■ Texto fornecido
Vale tirou quase R$ 1 bi em cobre, mas Marabá ficou com apenas R$ 12,8 mi
Que a sociedade precisa discutir mais a importância de Marabá no cenário da mineração, isso é fato. E o foco precisa estar além do cobre do Salobo, embora esse metal seja o que careça maior atenção entre todas as commodities exportadas, já que ele sai rumo ao mundo, ninguém vê e pouca notícia se tem do durante e do depois. O antes se traduz nas maravilhas estatísticas que põem Marabá lá em cima, mas que, de forma concreta, estão muito distante da realidade da população local.
Acostumado a enfrentar a miríade de problemas sociais despejada pela vizinhança em sua estrutura urbana, exatamente por conta do crescimento populacional ocasionado pela atividade mineral em terras que um dia foram suas, Marabá está, a cada dia, caminhando para se tornar um município de base mineral.
De seu solo jorra água mineral e são minerados areia, cascalho, argila e saibro. E ainda tem um manganês de excelente qualidade, explotado pela Mineração Buritirama em larga escala e sobre qual pouco conhecimento se tem.
Esses bens minerais colocam Marabá no limiar entre o céu e o inferno. Céu porque é louvável dizer que a arrecadação de royalties de mineração por parte do município foi a que mais cresceu entre 2012 e 2013, considerando-se todos os 2.438 municípios mineradores do Brasil. O município saltou de R$ 4.158.292,24 arrecadados em 2012 (39º lugar) para R$ 20.788.805 em 2013 (13º lugar), tornando-se mais forte que muitas localidades tradicionais de Minas Gerais e mesmo do Pará, onde – neste último Estado – apenas Parauapebas e Canaã dos Carajás recolheram mais compensação.

■ Dados armazenados
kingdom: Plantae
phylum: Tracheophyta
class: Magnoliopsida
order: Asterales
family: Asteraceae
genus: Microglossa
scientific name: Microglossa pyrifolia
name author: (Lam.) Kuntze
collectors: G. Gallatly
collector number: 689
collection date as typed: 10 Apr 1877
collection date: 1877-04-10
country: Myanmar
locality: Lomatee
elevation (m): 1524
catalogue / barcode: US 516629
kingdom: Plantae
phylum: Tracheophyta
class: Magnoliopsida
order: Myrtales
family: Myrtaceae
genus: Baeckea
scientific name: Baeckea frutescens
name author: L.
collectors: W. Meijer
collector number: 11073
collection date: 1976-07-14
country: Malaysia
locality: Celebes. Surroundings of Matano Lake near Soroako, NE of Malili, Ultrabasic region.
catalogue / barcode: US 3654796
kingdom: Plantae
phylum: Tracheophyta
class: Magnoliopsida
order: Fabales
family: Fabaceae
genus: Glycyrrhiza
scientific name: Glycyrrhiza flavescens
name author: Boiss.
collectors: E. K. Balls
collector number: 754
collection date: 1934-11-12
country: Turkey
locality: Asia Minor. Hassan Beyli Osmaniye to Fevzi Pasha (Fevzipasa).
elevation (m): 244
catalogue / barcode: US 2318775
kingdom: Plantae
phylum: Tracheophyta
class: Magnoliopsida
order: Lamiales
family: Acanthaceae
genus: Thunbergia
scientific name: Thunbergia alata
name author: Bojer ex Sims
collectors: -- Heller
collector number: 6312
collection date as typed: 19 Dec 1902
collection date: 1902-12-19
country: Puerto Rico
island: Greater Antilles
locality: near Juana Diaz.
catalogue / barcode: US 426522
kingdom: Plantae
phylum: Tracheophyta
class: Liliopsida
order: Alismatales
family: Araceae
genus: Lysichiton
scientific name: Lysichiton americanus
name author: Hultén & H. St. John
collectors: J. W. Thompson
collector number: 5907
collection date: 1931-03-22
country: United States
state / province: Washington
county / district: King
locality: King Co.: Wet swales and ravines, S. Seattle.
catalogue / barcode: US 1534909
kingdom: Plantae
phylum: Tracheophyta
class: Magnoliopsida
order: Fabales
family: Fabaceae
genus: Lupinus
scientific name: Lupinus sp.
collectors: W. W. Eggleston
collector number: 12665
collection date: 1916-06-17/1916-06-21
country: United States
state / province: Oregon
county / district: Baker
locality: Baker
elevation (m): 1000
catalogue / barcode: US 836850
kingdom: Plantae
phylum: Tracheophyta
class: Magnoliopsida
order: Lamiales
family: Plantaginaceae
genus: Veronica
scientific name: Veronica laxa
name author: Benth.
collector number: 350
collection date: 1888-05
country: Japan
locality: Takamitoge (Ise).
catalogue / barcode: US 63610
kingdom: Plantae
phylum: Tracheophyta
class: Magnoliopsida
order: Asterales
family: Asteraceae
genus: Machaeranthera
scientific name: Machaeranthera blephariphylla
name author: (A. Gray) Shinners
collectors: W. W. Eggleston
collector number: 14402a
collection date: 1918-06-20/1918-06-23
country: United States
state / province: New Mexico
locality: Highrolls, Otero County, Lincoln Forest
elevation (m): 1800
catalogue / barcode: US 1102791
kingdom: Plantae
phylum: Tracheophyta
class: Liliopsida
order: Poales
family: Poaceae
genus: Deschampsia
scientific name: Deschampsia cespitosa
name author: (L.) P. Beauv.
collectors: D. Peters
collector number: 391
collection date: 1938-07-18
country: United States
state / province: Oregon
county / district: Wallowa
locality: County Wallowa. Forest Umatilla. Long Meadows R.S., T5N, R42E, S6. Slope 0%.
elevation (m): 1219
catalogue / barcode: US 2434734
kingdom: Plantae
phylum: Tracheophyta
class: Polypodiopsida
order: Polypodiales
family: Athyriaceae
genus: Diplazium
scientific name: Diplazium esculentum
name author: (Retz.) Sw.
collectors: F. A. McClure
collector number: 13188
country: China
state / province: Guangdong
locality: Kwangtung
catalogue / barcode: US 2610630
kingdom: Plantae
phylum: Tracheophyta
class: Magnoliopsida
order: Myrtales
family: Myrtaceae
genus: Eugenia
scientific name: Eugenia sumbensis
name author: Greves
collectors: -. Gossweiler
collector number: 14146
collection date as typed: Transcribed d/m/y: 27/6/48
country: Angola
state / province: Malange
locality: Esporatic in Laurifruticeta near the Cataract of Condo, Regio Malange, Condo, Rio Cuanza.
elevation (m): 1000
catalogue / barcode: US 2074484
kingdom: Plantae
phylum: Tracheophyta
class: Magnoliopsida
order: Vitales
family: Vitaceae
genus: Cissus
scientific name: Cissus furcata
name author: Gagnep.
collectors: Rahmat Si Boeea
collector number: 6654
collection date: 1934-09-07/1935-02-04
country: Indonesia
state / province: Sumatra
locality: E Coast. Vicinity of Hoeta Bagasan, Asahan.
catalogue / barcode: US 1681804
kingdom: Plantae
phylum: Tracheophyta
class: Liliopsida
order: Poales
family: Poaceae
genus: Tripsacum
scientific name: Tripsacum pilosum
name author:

■ Descrição do exercício
No texto sobre a mineração em Marabá, a frase que começa com "De seu solo jorra água mineral" cita alguns materiais como minerados. Liste todos eles.

■ Solução abaixo
Areia, cascalho, argila e saibro.